**TASK LIST**:
[A] In the pipeline excerpt, what does Seminario return to the User?
[B] Reproduce the pipeline excerpt verbatim, starting at "Seminario->>Seminario: Project Hessian" and ending at "Optimizer->>Objective: evaluate(param_vector)".

This prevents silent mismatches where, for example, an MM3 force field's cubic/sextic constants would be interpreted as harmonic spring constants.
Data Flow: End-to-End Pipeline¶
A typical optimization workflow follows this path:
sequenceDiagram
participant User
participant Parser
participant Seminario
participant Objective
participant Optimizer
participant Engine
User->>Parser: Load QM data (.fchk, .log)
Parser->>Parser: Extract geometry, Hessian, energies
Parser-->>User: Q2MMMolecule + ReferenceData
User->>Seminario: estimate_force_constants(molecule)
Seminario->>Seminario: Project Hessian → internal coords
Seminario-->>User: ForceField (canonical units)
User->>Objective: ObjectiveFunction(ff, engine, mols, ref)
User->>Optimizer: optimizer.optimize(objective)
loop Until converged
Optimizer->>Objective: evaluate(param_vector)

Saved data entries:
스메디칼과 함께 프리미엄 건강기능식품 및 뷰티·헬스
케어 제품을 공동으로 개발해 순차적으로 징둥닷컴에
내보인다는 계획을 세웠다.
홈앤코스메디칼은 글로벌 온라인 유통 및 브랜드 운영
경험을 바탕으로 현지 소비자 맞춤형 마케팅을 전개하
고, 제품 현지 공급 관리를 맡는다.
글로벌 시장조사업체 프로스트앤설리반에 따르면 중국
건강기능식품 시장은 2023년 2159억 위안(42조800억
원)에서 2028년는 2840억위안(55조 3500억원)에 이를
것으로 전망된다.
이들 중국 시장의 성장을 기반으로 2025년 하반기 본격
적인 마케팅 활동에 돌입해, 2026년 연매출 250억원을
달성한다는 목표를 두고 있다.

* * *

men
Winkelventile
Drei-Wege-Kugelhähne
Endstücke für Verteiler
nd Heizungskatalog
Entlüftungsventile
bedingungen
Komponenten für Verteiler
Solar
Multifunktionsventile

**ACTIVITY ANSWERS**:
[A] A ForceField in canonical units.

[B]
Seminario->>Seminario: Project Hessian → internal coords
Seminario-->>User: ForceField (canonical units)
User->>Objective: ObjectiveFunction(ff, engine, mols, ref)
User->>Optimizer: optimizer.optimize(objective)
loop Until converged
Optimizer->>Objective: evaluate(param_vector)